* WORK ITEM *
Copy the lines from the one containing "telefonnummer), transaksjonshistorikk, transaksjonsbeløp" to the one containing "f.eks. forespurte nettbaserte", both included, without changing anything.

*** TASK INPUTS ***

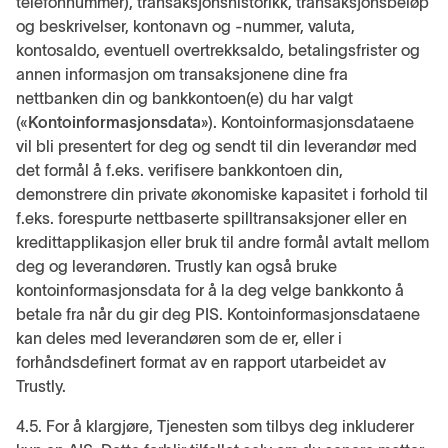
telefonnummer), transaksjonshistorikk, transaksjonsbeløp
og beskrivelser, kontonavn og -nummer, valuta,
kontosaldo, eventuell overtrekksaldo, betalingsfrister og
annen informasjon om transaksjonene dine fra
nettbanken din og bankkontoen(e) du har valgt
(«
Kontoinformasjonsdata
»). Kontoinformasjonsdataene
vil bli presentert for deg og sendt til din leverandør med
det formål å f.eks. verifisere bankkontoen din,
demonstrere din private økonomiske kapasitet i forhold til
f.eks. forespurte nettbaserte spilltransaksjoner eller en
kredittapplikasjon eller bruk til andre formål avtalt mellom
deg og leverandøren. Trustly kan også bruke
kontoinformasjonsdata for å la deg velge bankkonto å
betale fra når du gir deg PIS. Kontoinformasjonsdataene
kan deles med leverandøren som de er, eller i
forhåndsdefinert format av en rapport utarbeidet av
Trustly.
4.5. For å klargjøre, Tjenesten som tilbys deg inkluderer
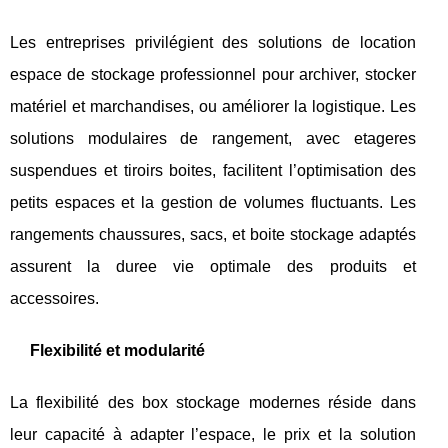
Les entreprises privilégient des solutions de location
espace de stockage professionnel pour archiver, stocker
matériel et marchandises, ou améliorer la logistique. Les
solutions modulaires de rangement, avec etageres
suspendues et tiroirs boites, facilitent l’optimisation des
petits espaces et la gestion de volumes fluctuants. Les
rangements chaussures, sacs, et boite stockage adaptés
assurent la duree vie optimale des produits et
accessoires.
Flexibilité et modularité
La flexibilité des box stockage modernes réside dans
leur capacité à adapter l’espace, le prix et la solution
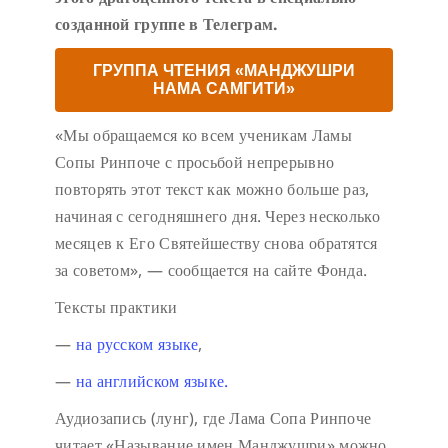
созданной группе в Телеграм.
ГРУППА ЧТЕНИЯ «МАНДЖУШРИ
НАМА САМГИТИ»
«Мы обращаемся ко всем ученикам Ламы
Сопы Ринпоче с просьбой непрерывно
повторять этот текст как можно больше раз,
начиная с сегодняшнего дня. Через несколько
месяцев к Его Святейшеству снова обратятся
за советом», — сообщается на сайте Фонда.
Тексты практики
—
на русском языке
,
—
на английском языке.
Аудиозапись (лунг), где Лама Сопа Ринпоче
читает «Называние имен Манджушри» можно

*** End of TASK INPUTS ***
*** TASK INPUTS ***

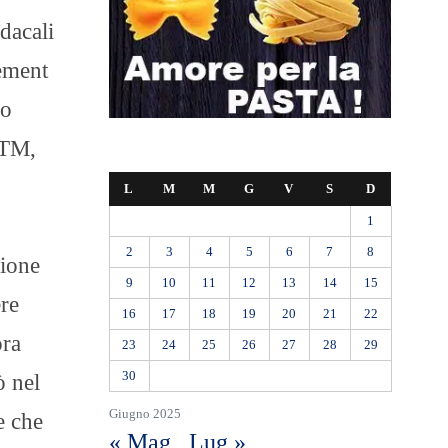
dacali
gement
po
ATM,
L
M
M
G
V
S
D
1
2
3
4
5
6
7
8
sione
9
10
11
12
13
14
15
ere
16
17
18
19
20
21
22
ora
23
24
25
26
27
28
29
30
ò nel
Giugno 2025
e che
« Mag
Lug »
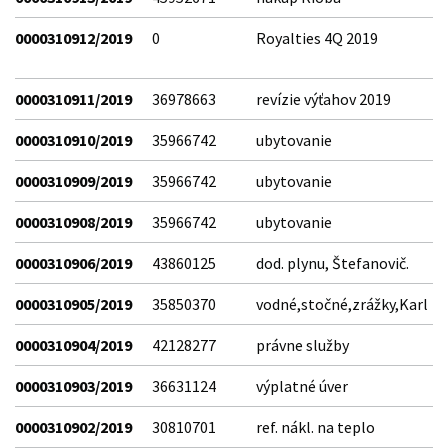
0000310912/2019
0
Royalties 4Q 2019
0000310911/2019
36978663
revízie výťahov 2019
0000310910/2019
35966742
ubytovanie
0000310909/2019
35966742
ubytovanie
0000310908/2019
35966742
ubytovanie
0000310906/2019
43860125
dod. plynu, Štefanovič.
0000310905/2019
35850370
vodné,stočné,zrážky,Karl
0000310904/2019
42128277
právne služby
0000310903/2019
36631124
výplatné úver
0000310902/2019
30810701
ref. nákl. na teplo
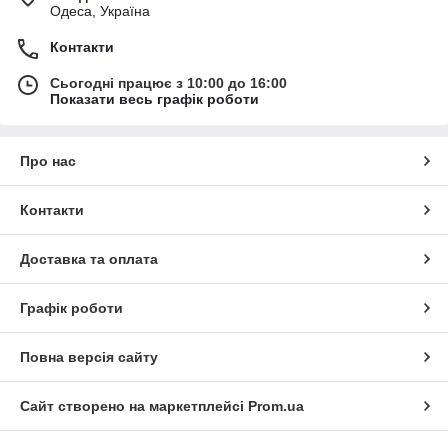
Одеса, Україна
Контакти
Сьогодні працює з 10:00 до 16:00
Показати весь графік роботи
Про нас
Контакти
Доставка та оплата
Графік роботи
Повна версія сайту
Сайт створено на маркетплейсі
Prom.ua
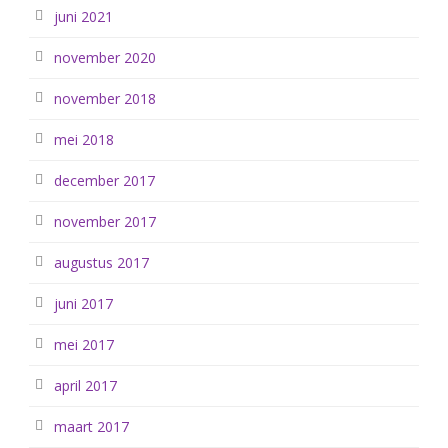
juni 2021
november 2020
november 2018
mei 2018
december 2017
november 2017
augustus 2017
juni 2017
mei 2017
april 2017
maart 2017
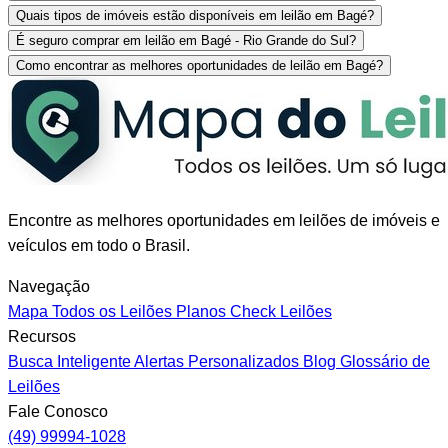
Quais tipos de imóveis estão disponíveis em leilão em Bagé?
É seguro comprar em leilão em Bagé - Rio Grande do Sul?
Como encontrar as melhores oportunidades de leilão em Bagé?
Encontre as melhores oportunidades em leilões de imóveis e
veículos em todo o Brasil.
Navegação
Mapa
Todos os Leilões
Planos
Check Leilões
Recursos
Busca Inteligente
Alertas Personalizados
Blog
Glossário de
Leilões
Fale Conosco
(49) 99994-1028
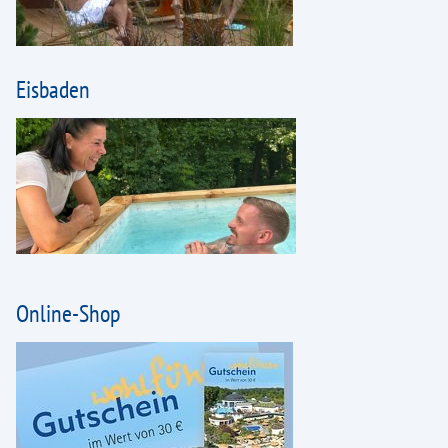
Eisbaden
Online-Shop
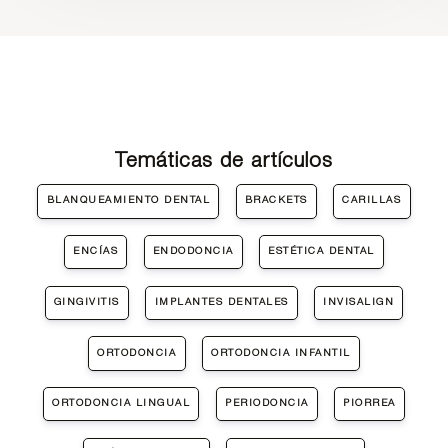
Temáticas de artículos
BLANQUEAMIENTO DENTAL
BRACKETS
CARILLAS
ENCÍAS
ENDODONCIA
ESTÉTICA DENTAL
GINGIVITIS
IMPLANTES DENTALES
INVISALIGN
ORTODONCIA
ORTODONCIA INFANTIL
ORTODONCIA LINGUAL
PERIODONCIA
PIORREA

*** End of TASK INPUTS ***

* OUTPUT BELOW *
telefonnummer), transaksjonshistorikk, transaksjonsbeløp
og beskrivelser, kontonavn og -nummer, valuta,
kontosaldo, eventuell overtrekksaldo, betalingsfrister og
annen informasjon om transaksjonene dine fra
nettbanken din og bankkontoen(e) du har valgt
(«
Kontoinformasjonsdata
»). Kontoinformasjonsdataene
vil bli presentert for deg og sendt til din leverandør med
det formål å f.eks. verifisere bankkontoen din,
demonstrere din private økonomiske kapasitet i forhold til
f.eks. forespurte nettbaserte spilltransaksjoner eller en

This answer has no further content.